Since the particles freely float and rotate at random and receive an electron beam, the irradiation amount of the electron beam is constant even between the particles. Irradiation unevenness between particles cannot be achieved. It's a really good way.

The gas transport requires a delicate balance.
Simply using the upward flow does not result in a uniform flow, only the powder soars. Since the present invention supplies a gas flow that can be independently controlled from at least three directions, optimal conditions can be given to the target. Because of its high controllability, it can be applied to various powders. Wide application range. An electron beam can be irradiated from all surfaces, and high energy of a penetration level is not required. Equipment downsizing and cost reduction are possible.
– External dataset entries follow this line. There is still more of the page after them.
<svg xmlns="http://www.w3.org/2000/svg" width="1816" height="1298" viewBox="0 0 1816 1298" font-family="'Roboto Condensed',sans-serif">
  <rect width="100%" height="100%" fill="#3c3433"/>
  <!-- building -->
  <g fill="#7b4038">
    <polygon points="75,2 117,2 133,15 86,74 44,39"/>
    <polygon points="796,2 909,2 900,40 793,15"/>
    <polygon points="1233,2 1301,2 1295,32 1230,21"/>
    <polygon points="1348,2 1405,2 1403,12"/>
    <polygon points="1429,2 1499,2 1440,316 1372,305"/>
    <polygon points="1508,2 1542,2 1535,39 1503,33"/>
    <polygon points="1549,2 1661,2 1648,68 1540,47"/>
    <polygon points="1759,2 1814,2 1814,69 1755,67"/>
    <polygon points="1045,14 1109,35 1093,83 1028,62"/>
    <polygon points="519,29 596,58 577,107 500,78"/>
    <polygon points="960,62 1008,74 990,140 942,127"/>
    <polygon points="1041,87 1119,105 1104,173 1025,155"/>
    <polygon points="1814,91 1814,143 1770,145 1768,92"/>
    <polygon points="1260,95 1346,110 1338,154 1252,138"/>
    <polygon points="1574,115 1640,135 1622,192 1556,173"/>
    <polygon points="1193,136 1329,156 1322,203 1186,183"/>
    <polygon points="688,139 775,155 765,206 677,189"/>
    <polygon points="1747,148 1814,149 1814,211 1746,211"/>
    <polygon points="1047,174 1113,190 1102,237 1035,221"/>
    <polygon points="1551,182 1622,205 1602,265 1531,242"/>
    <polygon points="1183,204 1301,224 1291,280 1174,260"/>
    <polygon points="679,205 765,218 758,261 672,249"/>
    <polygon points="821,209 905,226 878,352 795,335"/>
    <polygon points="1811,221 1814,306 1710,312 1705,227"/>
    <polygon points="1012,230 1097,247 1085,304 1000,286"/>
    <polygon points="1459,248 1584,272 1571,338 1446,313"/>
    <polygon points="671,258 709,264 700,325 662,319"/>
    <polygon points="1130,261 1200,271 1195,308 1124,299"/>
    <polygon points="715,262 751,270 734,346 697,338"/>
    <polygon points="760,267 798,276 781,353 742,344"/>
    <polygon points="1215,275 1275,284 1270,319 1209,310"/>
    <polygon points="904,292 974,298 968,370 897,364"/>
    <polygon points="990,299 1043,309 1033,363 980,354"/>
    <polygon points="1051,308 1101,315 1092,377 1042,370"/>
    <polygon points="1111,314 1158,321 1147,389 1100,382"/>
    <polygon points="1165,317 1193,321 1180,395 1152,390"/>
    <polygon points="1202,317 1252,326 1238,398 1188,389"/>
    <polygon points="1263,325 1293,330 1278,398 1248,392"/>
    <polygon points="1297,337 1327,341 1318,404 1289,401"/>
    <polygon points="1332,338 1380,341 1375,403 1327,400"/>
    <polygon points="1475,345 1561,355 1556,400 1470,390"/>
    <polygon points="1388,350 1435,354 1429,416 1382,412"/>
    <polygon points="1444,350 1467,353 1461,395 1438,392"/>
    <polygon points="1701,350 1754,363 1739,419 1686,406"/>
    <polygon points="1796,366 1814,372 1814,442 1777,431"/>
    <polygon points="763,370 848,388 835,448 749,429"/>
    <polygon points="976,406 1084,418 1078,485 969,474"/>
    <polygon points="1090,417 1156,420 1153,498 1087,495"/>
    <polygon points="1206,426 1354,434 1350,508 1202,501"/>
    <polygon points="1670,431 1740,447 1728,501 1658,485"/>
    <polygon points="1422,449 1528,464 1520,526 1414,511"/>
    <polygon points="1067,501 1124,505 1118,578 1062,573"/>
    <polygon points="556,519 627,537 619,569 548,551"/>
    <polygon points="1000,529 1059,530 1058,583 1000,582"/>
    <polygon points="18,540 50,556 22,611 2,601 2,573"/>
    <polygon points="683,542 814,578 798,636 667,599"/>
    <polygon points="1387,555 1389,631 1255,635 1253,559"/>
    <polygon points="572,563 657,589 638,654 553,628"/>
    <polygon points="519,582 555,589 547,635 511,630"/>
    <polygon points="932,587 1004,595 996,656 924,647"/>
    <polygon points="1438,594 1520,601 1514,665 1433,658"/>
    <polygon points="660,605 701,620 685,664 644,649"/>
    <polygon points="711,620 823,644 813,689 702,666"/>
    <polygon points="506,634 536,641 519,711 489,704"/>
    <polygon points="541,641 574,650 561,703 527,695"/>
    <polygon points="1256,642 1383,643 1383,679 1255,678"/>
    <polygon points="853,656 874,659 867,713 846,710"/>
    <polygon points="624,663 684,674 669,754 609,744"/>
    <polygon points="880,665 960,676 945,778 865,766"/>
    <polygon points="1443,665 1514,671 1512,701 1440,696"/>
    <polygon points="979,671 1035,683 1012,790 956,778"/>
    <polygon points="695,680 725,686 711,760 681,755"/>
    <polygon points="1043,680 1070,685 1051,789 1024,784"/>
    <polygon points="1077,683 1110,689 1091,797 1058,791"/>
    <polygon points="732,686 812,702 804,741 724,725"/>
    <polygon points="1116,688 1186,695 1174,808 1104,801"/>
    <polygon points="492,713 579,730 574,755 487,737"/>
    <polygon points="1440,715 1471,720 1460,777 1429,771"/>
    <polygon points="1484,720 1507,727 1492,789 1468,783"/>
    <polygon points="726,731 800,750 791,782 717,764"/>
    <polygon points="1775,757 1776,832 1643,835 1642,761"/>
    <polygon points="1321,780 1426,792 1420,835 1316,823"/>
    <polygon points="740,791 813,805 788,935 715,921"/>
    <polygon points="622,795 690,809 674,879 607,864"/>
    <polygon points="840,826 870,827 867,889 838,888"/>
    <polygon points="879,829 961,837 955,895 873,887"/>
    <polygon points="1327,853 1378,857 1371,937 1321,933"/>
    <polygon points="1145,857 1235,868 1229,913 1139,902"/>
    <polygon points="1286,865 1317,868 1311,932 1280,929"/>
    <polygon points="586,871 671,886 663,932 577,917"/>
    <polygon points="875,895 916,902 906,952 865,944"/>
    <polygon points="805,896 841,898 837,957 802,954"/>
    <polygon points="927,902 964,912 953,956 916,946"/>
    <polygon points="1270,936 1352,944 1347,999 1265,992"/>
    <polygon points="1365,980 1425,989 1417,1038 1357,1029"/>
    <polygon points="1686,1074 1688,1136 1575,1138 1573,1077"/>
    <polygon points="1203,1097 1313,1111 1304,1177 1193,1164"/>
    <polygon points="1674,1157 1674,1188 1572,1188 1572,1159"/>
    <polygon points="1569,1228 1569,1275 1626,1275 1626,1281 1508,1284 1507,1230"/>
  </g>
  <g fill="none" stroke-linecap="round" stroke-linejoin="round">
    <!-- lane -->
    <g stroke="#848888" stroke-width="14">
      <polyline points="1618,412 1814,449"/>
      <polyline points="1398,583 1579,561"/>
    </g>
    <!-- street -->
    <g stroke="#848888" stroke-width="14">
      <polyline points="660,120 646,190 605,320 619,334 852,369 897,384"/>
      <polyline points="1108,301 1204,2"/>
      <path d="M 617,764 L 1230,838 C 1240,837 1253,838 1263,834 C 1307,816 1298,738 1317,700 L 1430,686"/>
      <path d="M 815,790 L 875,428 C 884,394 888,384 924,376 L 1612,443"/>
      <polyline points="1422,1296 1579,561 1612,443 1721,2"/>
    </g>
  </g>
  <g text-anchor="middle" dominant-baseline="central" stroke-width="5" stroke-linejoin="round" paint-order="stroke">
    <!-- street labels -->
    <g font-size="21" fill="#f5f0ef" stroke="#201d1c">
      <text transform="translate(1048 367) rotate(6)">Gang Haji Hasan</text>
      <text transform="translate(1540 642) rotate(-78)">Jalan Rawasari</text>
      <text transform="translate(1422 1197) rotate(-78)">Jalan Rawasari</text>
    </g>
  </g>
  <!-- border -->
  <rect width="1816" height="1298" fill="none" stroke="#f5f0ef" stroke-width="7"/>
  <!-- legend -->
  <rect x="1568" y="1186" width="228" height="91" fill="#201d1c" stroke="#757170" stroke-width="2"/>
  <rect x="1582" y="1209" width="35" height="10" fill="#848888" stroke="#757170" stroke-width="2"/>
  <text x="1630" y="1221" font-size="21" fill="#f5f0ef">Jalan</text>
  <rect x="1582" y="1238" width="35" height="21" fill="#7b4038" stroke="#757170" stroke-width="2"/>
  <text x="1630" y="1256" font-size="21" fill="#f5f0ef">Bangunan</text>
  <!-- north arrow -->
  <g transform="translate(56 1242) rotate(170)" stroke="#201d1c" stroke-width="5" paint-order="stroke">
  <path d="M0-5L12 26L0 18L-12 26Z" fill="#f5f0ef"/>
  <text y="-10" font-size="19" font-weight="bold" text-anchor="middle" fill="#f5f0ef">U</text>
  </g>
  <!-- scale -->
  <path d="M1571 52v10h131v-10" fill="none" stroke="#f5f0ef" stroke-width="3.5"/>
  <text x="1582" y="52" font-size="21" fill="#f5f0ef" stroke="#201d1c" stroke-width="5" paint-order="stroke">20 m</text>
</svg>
Due to the delicate balance of the three-way flow, pieces of the object to be processed and scum are completely conveyed, so that no contamination occurs. In addition to sterilizing food ingredients, curing resin pellets,
It can also be used for coating film curing.

[Brief description of the drawings]

FIG. 1 is a front view of a central longitudinal section of an electron beam irradiation apparatus according to an embodiment of the present invention.
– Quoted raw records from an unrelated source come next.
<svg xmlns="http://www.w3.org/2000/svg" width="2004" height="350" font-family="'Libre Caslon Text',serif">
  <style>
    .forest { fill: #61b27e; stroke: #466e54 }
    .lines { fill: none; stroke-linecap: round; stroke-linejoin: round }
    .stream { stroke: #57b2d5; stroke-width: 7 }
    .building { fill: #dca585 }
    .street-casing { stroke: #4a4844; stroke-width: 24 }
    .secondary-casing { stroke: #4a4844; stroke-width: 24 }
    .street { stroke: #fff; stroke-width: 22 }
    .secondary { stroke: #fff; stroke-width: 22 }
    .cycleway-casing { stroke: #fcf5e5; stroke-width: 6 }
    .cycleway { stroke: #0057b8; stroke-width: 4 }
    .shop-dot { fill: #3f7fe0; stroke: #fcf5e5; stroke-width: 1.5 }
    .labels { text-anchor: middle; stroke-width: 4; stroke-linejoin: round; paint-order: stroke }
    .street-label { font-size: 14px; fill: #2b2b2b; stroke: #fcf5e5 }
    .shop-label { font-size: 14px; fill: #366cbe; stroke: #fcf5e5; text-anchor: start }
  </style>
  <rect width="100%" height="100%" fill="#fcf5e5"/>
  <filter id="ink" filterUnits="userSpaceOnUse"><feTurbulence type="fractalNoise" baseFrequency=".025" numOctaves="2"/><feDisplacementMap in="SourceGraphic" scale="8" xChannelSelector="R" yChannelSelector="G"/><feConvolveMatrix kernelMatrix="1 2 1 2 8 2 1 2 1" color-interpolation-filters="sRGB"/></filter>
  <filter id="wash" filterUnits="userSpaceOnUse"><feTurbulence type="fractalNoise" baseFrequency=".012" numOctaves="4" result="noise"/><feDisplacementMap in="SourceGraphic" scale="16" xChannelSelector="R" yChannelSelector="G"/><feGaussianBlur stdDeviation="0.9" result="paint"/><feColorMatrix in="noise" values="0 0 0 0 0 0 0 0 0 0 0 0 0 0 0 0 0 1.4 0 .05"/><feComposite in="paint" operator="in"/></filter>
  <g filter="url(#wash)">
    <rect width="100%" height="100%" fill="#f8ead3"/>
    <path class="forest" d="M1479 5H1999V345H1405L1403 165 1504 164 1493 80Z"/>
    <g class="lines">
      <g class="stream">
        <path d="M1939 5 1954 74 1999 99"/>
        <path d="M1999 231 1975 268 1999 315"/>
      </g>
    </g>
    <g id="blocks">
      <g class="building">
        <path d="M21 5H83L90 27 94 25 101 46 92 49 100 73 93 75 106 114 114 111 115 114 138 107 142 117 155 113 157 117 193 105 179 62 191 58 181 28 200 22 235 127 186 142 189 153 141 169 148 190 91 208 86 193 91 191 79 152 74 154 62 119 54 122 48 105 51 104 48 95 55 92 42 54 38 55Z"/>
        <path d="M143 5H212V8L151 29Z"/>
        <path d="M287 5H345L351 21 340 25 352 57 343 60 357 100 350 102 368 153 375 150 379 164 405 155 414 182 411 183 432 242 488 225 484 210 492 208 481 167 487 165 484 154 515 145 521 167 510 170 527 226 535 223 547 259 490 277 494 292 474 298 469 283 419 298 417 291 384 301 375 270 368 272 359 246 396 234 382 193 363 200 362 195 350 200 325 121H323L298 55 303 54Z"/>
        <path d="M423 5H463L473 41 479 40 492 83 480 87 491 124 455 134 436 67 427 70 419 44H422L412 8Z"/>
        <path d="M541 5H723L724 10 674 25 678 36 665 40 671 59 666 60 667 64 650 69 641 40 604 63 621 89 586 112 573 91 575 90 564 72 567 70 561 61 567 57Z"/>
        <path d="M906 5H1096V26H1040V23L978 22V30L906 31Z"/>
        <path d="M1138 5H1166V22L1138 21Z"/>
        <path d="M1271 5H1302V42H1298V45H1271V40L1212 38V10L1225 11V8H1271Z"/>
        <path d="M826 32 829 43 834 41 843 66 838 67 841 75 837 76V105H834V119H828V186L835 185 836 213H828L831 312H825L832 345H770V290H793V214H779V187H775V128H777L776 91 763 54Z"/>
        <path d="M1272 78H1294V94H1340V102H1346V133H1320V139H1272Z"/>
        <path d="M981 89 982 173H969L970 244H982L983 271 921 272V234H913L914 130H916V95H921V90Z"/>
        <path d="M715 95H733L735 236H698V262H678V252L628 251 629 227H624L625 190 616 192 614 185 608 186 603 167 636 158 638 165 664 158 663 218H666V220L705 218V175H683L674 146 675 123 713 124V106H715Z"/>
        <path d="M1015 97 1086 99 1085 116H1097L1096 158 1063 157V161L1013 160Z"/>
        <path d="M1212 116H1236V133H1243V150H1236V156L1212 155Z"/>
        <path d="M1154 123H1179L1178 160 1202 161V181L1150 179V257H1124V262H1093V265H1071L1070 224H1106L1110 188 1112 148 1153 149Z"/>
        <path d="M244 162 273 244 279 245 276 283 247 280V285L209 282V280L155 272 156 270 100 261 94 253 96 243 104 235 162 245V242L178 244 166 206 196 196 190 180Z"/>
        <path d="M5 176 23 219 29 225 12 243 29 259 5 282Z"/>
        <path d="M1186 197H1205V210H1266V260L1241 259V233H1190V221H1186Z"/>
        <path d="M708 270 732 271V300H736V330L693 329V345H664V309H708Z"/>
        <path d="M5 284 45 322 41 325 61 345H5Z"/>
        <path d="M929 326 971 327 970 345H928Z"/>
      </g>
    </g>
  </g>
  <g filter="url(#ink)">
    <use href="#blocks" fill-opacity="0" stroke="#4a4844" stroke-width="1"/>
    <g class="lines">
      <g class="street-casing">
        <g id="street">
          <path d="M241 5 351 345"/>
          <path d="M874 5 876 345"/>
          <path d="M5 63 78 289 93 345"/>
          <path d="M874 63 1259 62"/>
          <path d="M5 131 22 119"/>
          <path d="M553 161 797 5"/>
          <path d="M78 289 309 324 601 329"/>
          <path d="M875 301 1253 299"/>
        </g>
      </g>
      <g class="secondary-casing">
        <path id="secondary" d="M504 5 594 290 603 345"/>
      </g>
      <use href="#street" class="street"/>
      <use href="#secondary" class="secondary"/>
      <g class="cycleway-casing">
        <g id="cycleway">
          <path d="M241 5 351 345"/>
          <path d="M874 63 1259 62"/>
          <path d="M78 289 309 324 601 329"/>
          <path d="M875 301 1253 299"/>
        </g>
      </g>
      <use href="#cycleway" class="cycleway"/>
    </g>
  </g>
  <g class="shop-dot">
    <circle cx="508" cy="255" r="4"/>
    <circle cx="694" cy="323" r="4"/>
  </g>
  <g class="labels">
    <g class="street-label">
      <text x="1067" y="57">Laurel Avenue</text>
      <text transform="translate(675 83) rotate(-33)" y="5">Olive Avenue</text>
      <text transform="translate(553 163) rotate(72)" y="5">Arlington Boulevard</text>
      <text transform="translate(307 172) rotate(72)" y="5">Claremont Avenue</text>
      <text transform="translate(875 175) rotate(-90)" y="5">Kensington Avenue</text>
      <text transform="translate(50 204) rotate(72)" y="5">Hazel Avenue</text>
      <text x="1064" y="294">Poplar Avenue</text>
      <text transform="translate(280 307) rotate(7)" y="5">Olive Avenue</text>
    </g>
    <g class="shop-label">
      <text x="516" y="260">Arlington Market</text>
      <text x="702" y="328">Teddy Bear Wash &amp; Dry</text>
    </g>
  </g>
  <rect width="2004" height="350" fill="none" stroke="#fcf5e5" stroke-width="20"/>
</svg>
FIG. 2 is a vertical sectional side view of a portion of a conveyance path of the apparatus of FIG.

FIG. 3 is a vertical cross-sectional side view of a transport path portion including an irradiation window of the apparatus of FIG.

[Explanation of symbols]

 DESCRIPTION OF SYMBOLS 1 Vacuum chamber 2 Shield electrode 3 Filament 4 Irradiation window 5 Window foil 6 Window foil flange 7 Window foil holder 8 Housing 9 Transport mechanism 10 Transport path 11 Input hopper 12 Discharge hopper 13 Transport path bottom plate 14 Upper plate of transport path 15 Front plate of transport path DESCRIPTION OF SYMBOLS 16 Back plate of conveyance path 17, 18 Side plate of conveyance path 20 Lower perforated plate 21 Upper perforated plate 22 Front perforated plate 23 Lower gas chamber 24 Upper gas chamber 25 Front gas chamber 30 Blower 31 First flow control valve 32 Second flow control valve 33 Third flow control valve 34 Piping 35 Piping 36 Piping 37 Piping 38 Piping 39 Piping H Particles e Electron beam

 ────────────────────────────────────────────────── ─── Continuing on the front page (72) Inventor Mutsui Mizutani F-term (reference) 4C058 AA21 BB06 EE22 EE23 KK03 4G075 AA22 AA30 AA61 BB10 CA03 CA39 EB31 in Nisshin High Voltage Co., Ltd. EC02 ED11 FB02

Claims (3)

[Claims] 1. A porous plate provided at an input port of a granular material, a transfer path, a discharge port of an object to be processed, a start end, an upper part, and a lower part of a transfer path. By a mechanism that can independently control the flow rate, a transport mechanism that lifts and transports the powder and granules by blowing gas in at least three directions, a housing that surrounds the transport mechanism, and an electron beam fixed outside the housing An electron beam irradiating apparatus, comprising: an electron beam generating mechanism for generating and accelerating, wherein the electron beam is radiated while mixing and agitating the powder and granules in a transport mechanism. 2. The method according to claim 1, wherein the particles are suspended and transported by a gas flow from at least three directions in a transport path surrounded by a housing, and irradiated with an electron beam during the transport, whereby the particles are removed. An electron beam irradiation method comprising performing electron beam treatment. 3. An object to be processed, which is floated and conveyed by a gas flow from at least three directions in a conveyance path surrounded by a housing, and is irradiated with an electron beam during the conveyance.